*Text to read:*
==============================
Correct the misalignment of principal, larger thrust chamber
Velocity tuning of warheads (postboost control system) for accurate targeting
Settling of liquid propellants in tanks prior to gravity‐free start of main engine
Docking/rendezvous of 2 space vehicles with one another
Flywheel desaturation

Attitude control can be provided during two occasions, while a primary propulsion system (of a vehicle or of a stage) is operating and while its small thruster rocket system operates by itself. For instance, this is done to point satellite's telescope into a specific orientation or to rotate a spacecraft's main thrust chamber into the desired direction for a vehicle turning maneuver.
==============================
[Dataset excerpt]
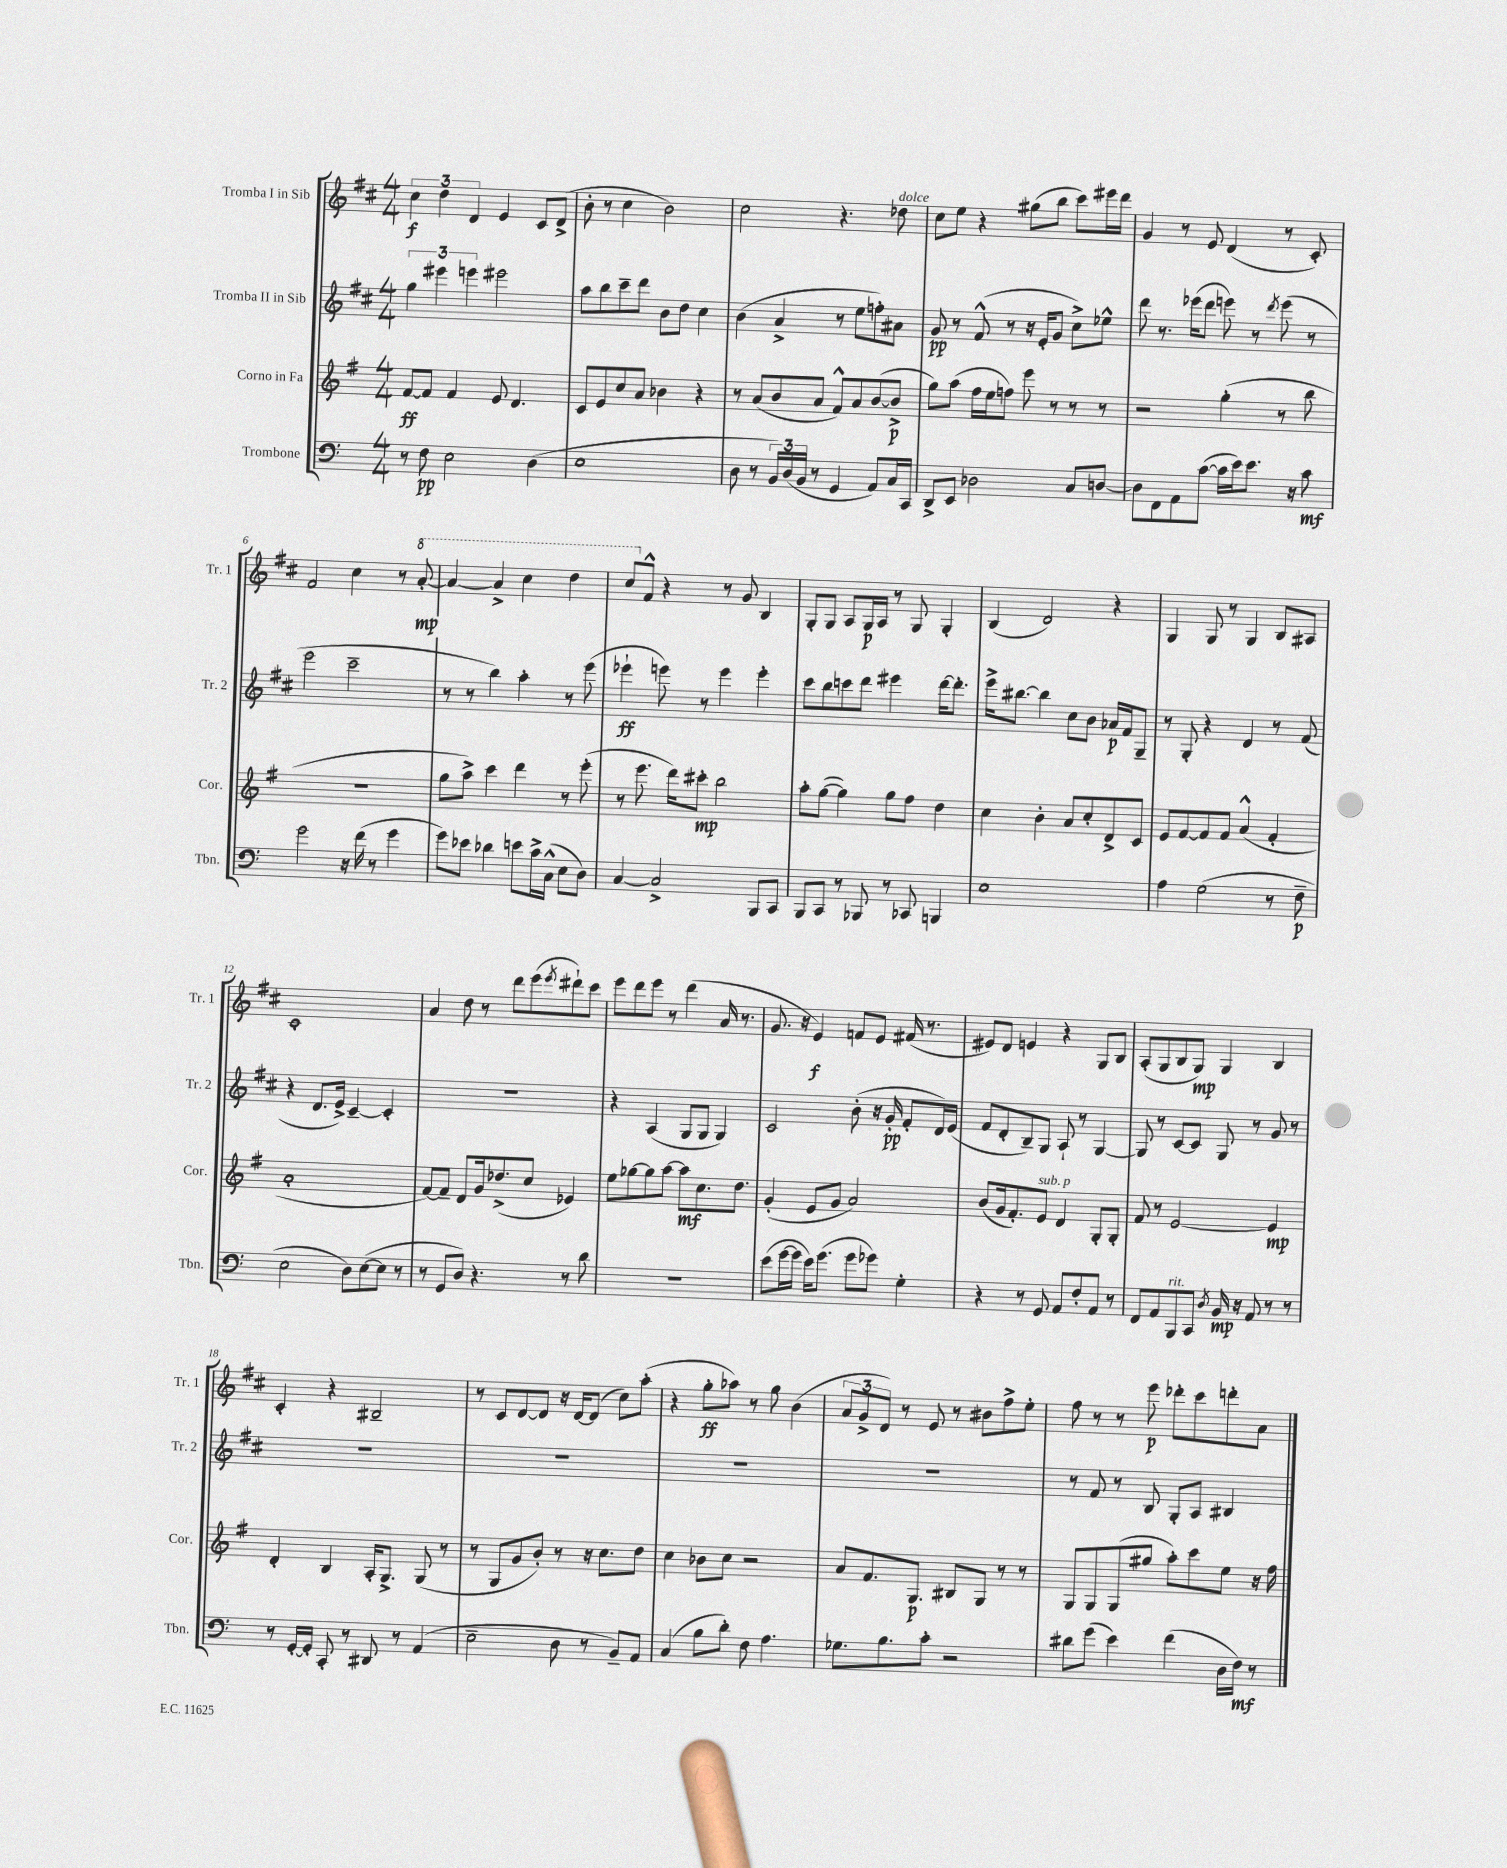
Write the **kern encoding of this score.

**kern	**dynam	**kern	**dynam	**kern	**dynam	**kern	**dynam
*part4	*part4	*part3	*part3	*part2	*part2	*part1	*part1
*staff4	*staff4	*staff3	*staff3	*staff2	*staff2	*staff1	*staff1
*I"Trombone	*	*I"Corno in Fa	*	*I"Tromba II in Sib	*	*I"Tromba I in Sib	*
*I'Tbn.	*	*I'Cor.	*	*I'Tr. 2	*	*I'Tr. 1	*
*clefF4	*	*clefG2	*	*clefG2	*	*clefG2	*
*k[]	*	*k[f#]	*	*k[f#c#]	*	*k[f#c#]	*
*M4/4	*	*M4/4	*	*M4/4	*	*M4/4	*
=1	=1	=1	=1	=1	=1	=1	=1
8r	.	[8f#/L	ff	6gg\	.	6cc#\	f
8F\	pp	8f#/J]	.	.	.	.	.
.	.	.	.	6eee#X\	.	6dd\	.
2E\	.	4f#/	.	.	.	.	.
.	.	.	.	6eeen\	.	6d/	.
.	.	8e/	.	2eee#X\	.	4e/	.
.	.	4.d/	.	.	.	.	.
(4D\	.	.	.	.	.	8c#/L	.
.	.	.	.	.	.	(8d^/J	.
=2	=2	=2	=2	=2	=2	=2	=2
1E	.	8c/L	.	8aa\L	.	8b'\	.
.	.	8e/	.	8bb\	.	8r	.
.	.	8cc/	.	8ccc#~\	.	4cc#\	.
.	.	8a/J	.	8ddd\J	.	.	.
.	.	4b-X\	.	8b\L	.	2b\)	.
.	.	.	.	8dd\J	.	.	.
.	.	4r	.	4cc#\	.	.	.
=3	=3	=3	=3	=3	=3	=3	=3
8D\	.	8r	.	(4b\	.	2cc#\	.
8r	.	(8a/L	.	.	.	.	.
24BB/LL)	.	8b/	.	4a^/	.	.	.
(24D/	.	.	.	.	.	.	.
24BB/JJ	.	.	.	.	.	.	.
8r	.	8a/J	.	.	.	.	.
4GG/	.	8f#^^/L)	.	8r	.	4.r	.
.	.	8a/	.	8ee\L	.	.	.
8AA/L)	.	([8b/	.	8ffn'\)	.	.	.
!	!	!	!	!	!	!LO:TX:a:i:t=dolce	!
16C/L	.	8b^/J]	p	8a#X\J	.	8dd-X\	.
16CC/JJ	.	.	.	.	.	.	.
=4	=4	=4	=4	=4	=4	=4	=4
8DD^/L	.	8gg\L)	.	8g/	pp	8cc#\L	.
8EE/J	.	(8aa\J	.	8r	.	8ee\J	.
2D-X\	.	16ff#\LL	.	(8f#^^/	.	4r	.
.	.	16ee\J	.	.	.	.	.
.	.	8ffn\J)	.	8r	.	.	.
.	.	8eee\	.	16r	.	(8gg#X\L	.
.	.	.	.	16e'/KL	.	.	.
.	.	8r	.	8g/J	.	8bb\J	.
8C/L	.	8r	.	8cc#^\L)	.	8ccc#\L)	.
[8Dn/J	.	8r	.	8ee-X^^\J	.	16eee#X\L	.
.	.	.	.	.	.	16ddd\JJ	.
=5	=5	=5	=5	=5	=5	=5	=5
8D\L]	.	2r	.	8ddd\	.	4g/	.
8FF\	.	.	.	8.r	.	.	.
8AA\	.	.	.	.	.	8r	.
.	.	.	.	(16eee-X\KL	.	.	.
([8c\J	.	.	.	8ddd\J	.	8e/	.
16c\LL]	.	(4gg'\	.	8eeen\)	.	(4d/	.
16e\J)	.	.	.	.	.	.	.
8.e\J	.	.	.	8r	.	.	.
.	.	.	.	8qddd/	.	.	.
.	.	8r	.	(8eee\	.	8r	.
16r	.	.	.	.	.	.	.
8c\	mf	8bb\	.	8r	.	8c#'/)	.
!!LO:LB:g=z
=6	=6	=6	=6	=6	=6	=6	=6
2g\	.	1r	.	2eee\	.	2f#/	.
16r	.	.	.	2ccc#~\	.	4cc#\	.
(16f\	.	.	.	.	.	.	.
8r	.	.	.	.	.	.	.
4g\	.	.	.	.	.	8r	.
*	*	*	*	*	*	*8va	*
.	.	.	.	.	.	[8aa'/	mp
=7	=7	=7	=7	=7	=7	=7	=7
8g\L)	.	8gg\L	.	8r	.	4aa/_	.
8e-X\J	.	8aa^\J)	.	8r	.	.	.
4d-X\	.	4ccc\	.	4bb\)	.	4aa^/]	.
8en\L	.	4ddd\	.	4aa'\	.	4ccc#\	.
16c^\L	.	.	.	.	.	.	.
(16C^^\JJ	.	.	.	.	.	.	.
8E\L	.	8r	.	8r	.	4ddd\	.
8D\J)	.	(8eee'\	.	(8eee\	.	.	.
=8	=8	=8	=8	=8	=8	=8	=8
[4C/	.	8r	.	4eee-X`\	ff	8ccc#/L	.
*	*	*	*	*	*	*X8va	*
.	.	8.eee\	.	.	.	8f#^^/J	.
2C^/]	.	.	.	8eeen\)	.	4r	.
.	.	16ddd\KL)	.	.	.	.	.
.	.	8ccc#X'\J	mp	8r	.	.	.
.	.	2bb\	.	4eee\	.	8r	.
.	.	.	.	.	.	8g/	.
8BBB/L	.	.	.	4eee'\	.	4B/	.
8CC/J	.	.	.	.	.	.	.
=9	=9	=9	=9	=9	=9	=9	=9
8BBB/L	.	8aa'\L	.	8ccc#\L	.	8G'/L	.
8CC/J	.	([8gg\J	.	8bb\	.	8G/J	.
8r	.	4gg\])	.	8cccn\	.	8A/L	.
8BBB-X/	.	.	.	8ddd\J	.	16G/L	p
.	.	.	.	.	.	16A/JJ	.
8r	.	8gg\L	.	4eee#X\	.	8r	.
8CC-X/	.	8ff#\J	.	.	.	8G/	.
4BBBn/	.	4dd\	.	[16ddd\KL	.	4G'/	.
.	.	.	.	8.ddd'\J]	.	.	.
=10	=10	=10	=10	=10	=10	=10	=10
1E	.	4cc\	.	16eee^\KL	.	(4B/	.
.	.	.	.	[8.bb#X\J	.	.	.
.	.	4b'\	.	4bb#\]	.	2d/)	.
.	.	8a/L	.	8cc#\L	.	.	.
.	.	8cc'/	.	8b\J	.	.	.
.	.	8d^/	.	16a-X/LL	p	4r	.
.	.	.	.	16f#/J	.	.	.
.	.	8c/J	.	8G~/J	.	.	.
=11	=11	=11	=11	=11	=11	=11	=11
4A\	.	8e/L	.	8r	.	4G/	.
.	.	[8f#/	.	8G'/	.	.	.
(2G\	.	8f#/]	.	4r	.	8G/	.
.	.	8f#/J	.	.	.	8r	.
.	.	(4a^^/	.	4d/	.	4G/	.
8r	.	4f#'/	.	8r	.	8B/L	.
8F~\	p	.	.	(8f#/	.	8A#X/J	.
!!LO:LB:g=z
=12	=12	=12	=12	=12	=12	=12	=12
2E\	.	1a'	.	4r	.	1c#'	.
.	.	.	.	8.d/L	.	.	.
.	.	.	.	16e^/Jk)	.	.	.
8D\L)	.	.	.	[4c#~/	.	.	.
([8E\	.	.	.	.	.	.	.
8E\J]	.	.	.	4c#'/]	.	.	.
8r	.	.	.	.	.	.	.
=13	=13	=13	=13	=13	=13	=13	=13
8r	.	[8f#/L)	.	1r	.	4a/	.
8GG/L	.	8f#~/J]	.	.	.	.	.
8D/J)	.	8d/L	.	.	.	8dd\	.
4.r	.	16g/k	.	.	.	8r	.
.	.	(8.dd-X^/	.	.	.	.	.
.	.	.	.	.	.	8ddd\L	.
.	.	8cc/J	.	.	.	(8eee\	.
.	.	.	.	.	.	8qeee/	.
8r	.	4e-X/)	.	.	.	8ddd#X`\)	.
8d\	.	.	.	.	.	8ccc#\J	.
=14	=14	=14	=14	=14	=14	=14	=14
1r	.	8ee\L	.	4r	.	8eee\L	.
.	.	[8gg-X\	.	.	.	8ddd\	.
.	.	8gg-\]	.	(4A/	.	8eee\J	.
.	.	[8aa\J	.	.	.	8r	.
.	.	8aa\L]	mf	8G/L	.	(4ddd\	.
.	.	8.cc\	.	8G/J	.	.	.
.	.	.	.	4G/)	.	16a/	.
.	.	8.dd\J	.	.	.	8.r	.
=15	=15	=15	=15	=15	=15	=15	=15
(8e\L	.	(4g'/	.	2c#/	.	8.g/	.
[16g\L	.	.	.	.	.	.	.
16g\JJ]	.	.	.	.	.	16r	.
16e\KL)	.	8e/L	.	.	.	4e/)	f
(8.g\J	.	.	.	.	.	.	.
.	.	8g/J	.	.	.	.	.
8g\L	.	2a/)	.	(8b'\	.	8fn/L	.
8g-X\J)	.	.	.	16r	.	8e/J	.
.	.	.	.	16g'/	pp	.	.
4G'\	.	.	.	8f#'/L	.	(16f#X/	.
.	.	.	.	.	.	8.r	.
.	.	.	.	16d/L)	.	.	.
.	.	.	.	(16e/JJ	.	.	.
=16	=16	=16	=16	=16	=16	=16	=16
4r	.	(8b/L	.	8f#/L	.	8e#X/L)	.
.	.	16g/k	.	8d'/	.	8d/J	.
.	.	8.f#'/)	.	.	.	.	.
8r	.	.	.	8B~/)	.	4en/	.
!	!	!LO:TX:a:i:t=sub. p	!	!	!	!	!
8GG/	.	8e/J	.	8G/J	.	.	.
8AA/L	.	4d/	.	8A`/	.	4r	.
8F'/	.	.	.	8r	.	.	.
8AA/J	.	8G'/L	.	[4G/	.	8G/L	.
8r	.	8G'/J	.	.	.	8B/J	.
=17	=17	=17	=17	=17	=17	=17	=17
8FF/L	.	8f#/	.	8G/]	.	(8A'/L	.
8AA/	.	8r	.	8r	.	8G/	.
!LO:TX:a:i:t=rit.	!	!	!	!	!	!	!
8BBB/	.	[2e/	.	[8c#/L	.	8B/	.
8CC/J	.	.	.	8c#/J]	.	8G/J)	mp
8qD/	.	.	.	.	.	.	.
16BB/	mp	.	.	8G/	.	4G/	.
16r	.	.	.	.	.	.	.
8AA/	.	.	.	8r	.	.	.
8r	.	4e/]	mp	8g/	.	4B/	.
8r	.	.	.	8r	.	.	.
!!LO:LB:g=z
=18	=18	=18	=18	=18	=18	=18	=18
8r	.	4d'/	.	1r	.	4c#'/	.
[16GG'/LL	.	.	.	.	.	.	.
16GG'/JJ]	.	.	.	.	.	.	.
8CC'/	.	4B/	.	.	.	4r	.
8r	.	.	.	.	.	.	.
8DD#X/	.	16A'/KL	.	.	.	2B#X~/	.
.	.	8.G^/J	.	.	.	.	.
8r	.	.	.	.	.	.	.
(4AA/	.	(8G/	.	.	.	.	.
.	.	8r	.	.	.	.	.
=19	=19	=19	=19	=19	=19	=19	=19
2E~\	.	8r	.	1r	.	8r	.
.	.	8G/L	.	.	.	8c#/L	.
.	.	8g/	.	.	.	[8d/	.
.	.	8b'/J)	.	.	.	8d/J]	.
8D\	.	8r	.	.	.	16r	.
.	.	.	.	.	.	[16d/KL	.
8r	.	16r	.	.	.	(8d/J]	.
.	.	8.cc\L	.	.	.	.	.
8BB~/L)	.	.	.	.	.	8cc#\L)	.
8AA/J	.	8dd\J	.	.	.	(8aa'\J	.
=20	=20	=20	=20	=20	=20	=20	=20
(4C/	.	4cc\	.	1r	.	4r	.
8B\L	.	8b-X\L	.	.	.	8gg'\L	ff
8d'\J)	.	8cc\J	.	.	.	8aa-X\J)	.
8F\	.	2r	.	.	.	8r	.
4.A\	.	.	.	.	.	8gg\	.
.	.	.	.	.	.	(4b\	.
=21	=21	=21	=21	=21	=21	=21	=21
8.G-X\L	.	8a/L	.	1r	.	12a/L	.
.	.	.	.	.	.	12g^/	.
.	.	8.f#/	.	.	.	.	.
.	.	.	.	.	.	12d/J)	.
8.B\	.	.	.	.	.	.	.
.	.	.	.	.	.	8r	.
.	.	8.G/J	p	.	.	.	.
8c'\J	.	.	.	.	.	8e/	.
2r	.	8B#X/L	.	.	.	8r	.
.	.	8G/J	.	.	.	8b#X\L	.
.	.	8r	.	.	.	8ff#^\	.
.	.	8r	.	.	.	8ee'\J	.
=22	=22	=22	=22	=22	=22	=22	=22
8d#X\L	.	8G/L	.	8r	.	8ff#\	.
(8g\J	.	8G/	.	8f#/	.	8r	.
4e\)	.	(8G/	.	8r	.	8r	.
.	.	8gg#X/J	.	8B/	.	8eee\	p
(4f\	.	8aa'\L)	.	8G'/L	.	8ddd-X'\L	.
.	.	8ccc\	.	8A/J	.	8ccc#\	.
16D\LL	.	8ee\J	.	4B#X/	.	8dddn'\	.
16F\JJ)	mf	.	.	.	.	.	.
8r	.	16r	.	.	.	8a\J	.
.	.	16ff#\	.	.	.	.	.
==	==	==	==	==	==	==	==
*-	*-	*-	*-	*-	*-	*-	*-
==============================
*Stated goal 1:*
In the thruster passage, what are the two occasions during which attitude control can be provided?
*Stated goal 2:*
From the thruster passage, extract the stretch from "Correct the misalignment" through "vehicle turning maneuver.".
The rows in the dataset excerpt aren't needed for any of this.

*Expected output 1:*
Attitude control can be provided while a primary propulsion system is operating and while its small thruster rocket system operates by itself.

*Expected output 2:*
Correct the misalignment of principal, larger thrust chamber
Velocity tuning of warheads (postboost control system) for accurate targeting
Settling of liquid propellants in tanks prior to gravity‐free start of main engine
Docking/rendezvous of 2 space vehicles with one another
Flywheel desaturation

Attitude control can be provided during two occasions, while a primary propulsion system (of a vehicle or of a stage) is operating and while its small thruster rocket system operates by itself. For instance, this is done to point satellite's telescope into a specific orientation or to rotate a spacecraft's main thrust chamber into the desired direction for a vehicle turning maneuver.